A. Sur l’exception d’incompétence matérielle
18. L’État défendeur fait valoir qu’en soulevant des questions de preuve déjà
tranchées par les juridictions nationales, le Requérant sollicite de la Cour
qu’elle exerce une compétence d’appel à l’égard d’affaires déjà vidées par
sa Cour d’appel qui est la plus haute juridiction.
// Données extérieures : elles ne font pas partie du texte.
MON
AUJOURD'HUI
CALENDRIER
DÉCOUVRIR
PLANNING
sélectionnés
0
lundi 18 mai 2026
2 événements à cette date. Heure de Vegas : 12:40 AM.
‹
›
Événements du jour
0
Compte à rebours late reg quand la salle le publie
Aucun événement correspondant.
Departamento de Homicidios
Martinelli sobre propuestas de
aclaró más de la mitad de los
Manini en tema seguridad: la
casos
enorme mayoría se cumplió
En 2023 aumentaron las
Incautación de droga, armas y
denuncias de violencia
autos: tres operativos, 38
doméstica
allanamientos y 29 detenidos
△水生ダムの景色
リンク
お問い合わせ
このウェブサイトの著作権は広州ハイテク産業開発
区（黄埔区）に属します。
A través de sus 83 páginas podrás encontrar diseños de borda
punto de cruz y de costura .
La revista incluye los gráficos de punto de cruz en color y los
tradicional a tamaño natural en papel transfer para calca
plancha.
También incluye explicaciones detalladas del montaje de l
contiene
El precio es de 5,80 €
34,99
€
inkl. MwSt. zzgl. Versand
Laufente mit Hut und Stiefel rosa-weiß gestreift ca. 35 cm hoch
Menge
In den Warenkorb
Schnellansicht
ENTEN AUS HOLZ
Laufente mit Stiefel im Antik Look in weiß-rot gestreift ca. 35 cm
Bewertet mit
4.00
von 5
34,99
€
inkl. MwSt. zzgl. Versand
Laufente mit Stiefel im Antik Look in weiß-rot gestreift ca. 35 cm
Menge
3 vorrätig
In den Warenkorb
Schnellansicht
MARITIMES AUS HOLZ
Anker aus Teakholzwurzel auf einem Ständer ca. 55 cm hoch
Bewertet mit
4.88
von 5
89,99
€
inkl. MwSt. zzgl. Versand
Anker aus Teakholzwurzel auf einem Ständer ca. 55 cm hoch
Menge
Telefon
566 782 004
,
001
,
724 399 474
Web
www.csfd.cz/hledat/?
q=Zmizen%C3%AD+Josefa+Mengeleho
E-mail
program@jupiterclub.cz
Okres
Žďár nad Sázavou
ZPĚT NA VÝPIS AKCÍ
L’État défendeur soutient
que, conformément à l’article 3(1) du Protocole et à l’article 26 du
Règlement,6 la Cour n’est pas compétente pour examiner une question que
la Cour d’appel a préalablement tranchée en dernier ressort.
19. L’État défendeur fait valoir, en outre, que la Cour de céans n’est pas
compétente pour accéder aux demandes formulées par le Requérant, à
savoir annuler la peine prononcée à son encontre, le retirer du couloir de la
mort et ordonner sa remise en liberté.
20. Le Requérant réfute les observations de l’État défendeur et soutient que la
Cour est compétente en vertu de l’article 3(1) du Protocole et de l’article
26(1)(a) du Règlement7 puisque sa Requête porte sur des violations
alléguées des droits de l’homme protégés par la Charte.
***
21. La Cour rappelle qu’en vertu de l’article 3(1) du Protocole, elle est
compétente pour connaître de toutes les affaires dont elle est saisie, pour
autant qu’elles portent sur des allégations de violation de droits protégés
par la Charte ou par tout autre instrument relatif aux droits de l’homme ratifié
par l’État défendeur.8
Règle 29 du Règlement du 25 septembre 2020.
Règle 29(1)(a) du Règlement du 25 septembre 2020.
8 Matoke Mwita et Masero Mkami c. République-Unie de Tanzanie, CAfDHP, requête n° 007/2016, arrêt
du 13 juin 2023 (arrêt), § 24 ; Marthine Christian Msuguri c. République-Unie de Tanzanie, CAfDHP,
requête n° 052/2016, arrêt du 1er décembre 2022 (fond et réparations), §§ 23 à 27 ; et Kalebi Elisamehe
c. Tanzanie (fond et réparations) (26 juin 2020) 4 RJCA 266, § 18.